Okura not:
Günün 11’i, Türkiye medyasındaki görüş ve yorum çeşitliliğini yansıtmak amacıyla hazırlanmaktadır. Aşağıda özetini bulacağınız yazıya yer vermemiz, içeriğini onayladığımız ve/veya desteklediğimiz anlamına gelmez.
Bir fizikçi veya bir kimyacının teorisini laboratuvarda test etme imkanı vardır. İktisatçının laboratuvarı insan ve sosyal hayattır. Ama insan ve sosyal hayatın çok sayıda bileşenleri vardır. İnsan psikolojisi, sosyal yapı, işletmeler, üretici ve tüketici, işçi, işveren gibi. Bu saydıklarımızın etki ve tepkileri çok farklı olduğu için, aynı denklem içine sığdırmak mümkün olmuyor.

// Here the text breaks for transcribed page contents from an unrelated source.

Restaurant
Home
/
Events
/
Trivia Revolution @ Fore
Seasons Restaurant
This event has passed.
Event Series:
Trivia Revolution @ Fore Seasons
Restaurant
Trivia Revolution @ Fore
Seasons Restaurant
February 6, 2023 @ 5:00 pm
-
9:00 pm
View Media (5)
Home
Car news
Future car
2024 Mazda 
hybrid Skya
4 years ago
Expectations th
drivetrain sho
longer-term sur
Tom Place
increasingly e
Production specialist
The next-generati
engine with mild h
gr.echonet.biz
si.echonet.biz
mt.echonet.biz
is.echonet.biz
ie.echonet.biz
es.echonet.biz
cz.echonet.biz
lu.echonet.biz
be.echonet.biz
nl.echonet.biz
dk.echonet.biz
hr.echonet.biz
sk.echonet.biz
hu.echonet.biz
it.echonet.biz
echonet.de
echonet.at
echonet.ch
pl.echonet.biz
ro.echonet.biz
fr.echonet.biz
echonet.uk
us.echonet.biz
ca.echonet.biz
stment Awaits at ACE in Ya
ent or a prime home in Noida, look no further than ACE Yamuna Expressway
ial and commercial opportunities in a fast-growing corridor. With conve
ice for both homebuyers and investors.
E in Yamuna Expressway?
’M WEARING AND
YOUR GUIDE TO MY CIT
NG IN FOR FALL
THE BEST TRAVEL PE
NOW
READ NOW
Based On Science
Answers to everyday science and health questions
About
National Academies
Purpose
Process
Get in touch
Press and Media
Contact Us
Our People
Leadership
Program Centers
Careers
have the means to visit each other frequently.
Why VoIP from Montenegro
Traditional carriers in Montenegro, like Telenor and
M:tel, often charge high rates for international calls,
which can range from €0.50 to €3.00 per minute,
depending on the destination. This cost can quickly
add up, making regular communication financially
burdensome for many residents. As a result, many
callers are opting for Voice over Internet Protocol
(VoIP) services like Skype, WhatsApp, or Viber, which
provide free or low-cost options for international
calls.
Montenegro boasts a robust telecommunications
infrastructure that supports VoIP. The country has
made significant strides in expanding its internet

Güney Kore gibi birkaç örnek dışında, gelişmekte olan ülkelerle gelişmiş ülkeler arasında fert başına GSYH farkı daha çok açıldı, gelişmekte olan ülkeler ve bu ülkelerin halkı göreceli olarak yoksullaştı. Dahada önemlisi, İkinci Dünya Savaşından sonra, o zamanki deyimle az gelişmiş ülkelerin gelişmesini esas alan ‘kalkınma ekonomisi’ rafa kaldırıldı. Üniversitelerde seçimlik ders düzeyinde kaldı. GSYH’da büyüme de bir İktisadi ve sosyal kalkınma göstergesidir. Ancak kalkınma politikaları ve politika araçları ile büyüme politikası ve araçları kısmen ortak, bazen de birbiri ile çelişkilidir. Söz gelimi çevreye zarar veren bir üretim, büyümeyi artırır ve fakat yarattığı sosyal maliyet nedeni ile kalkınmayı negatif etkiler.
Dünyada gelişmekte olan ülkelerin kalkınma politikaları da değişti. Artık, standart reçeteler yerine, ülkelerin iktisadi ve sosyal yapıları, içinde bulundukları konjonktüre göre, politika oluşturmak gerekiyor. Türkiye’nin çıkmazı ise, başta hükümetin ve sonra medyanın her zaman finans penceresinden bakmasıdır. Dahası üniversitelerde de kalkınma ekonomisi seçimlik ders olarak okutuluyor. Bunun içindir ki dünyanın en kırılgan ülkesi olduk ve ekonomik istikrar dikiş tutmuyor.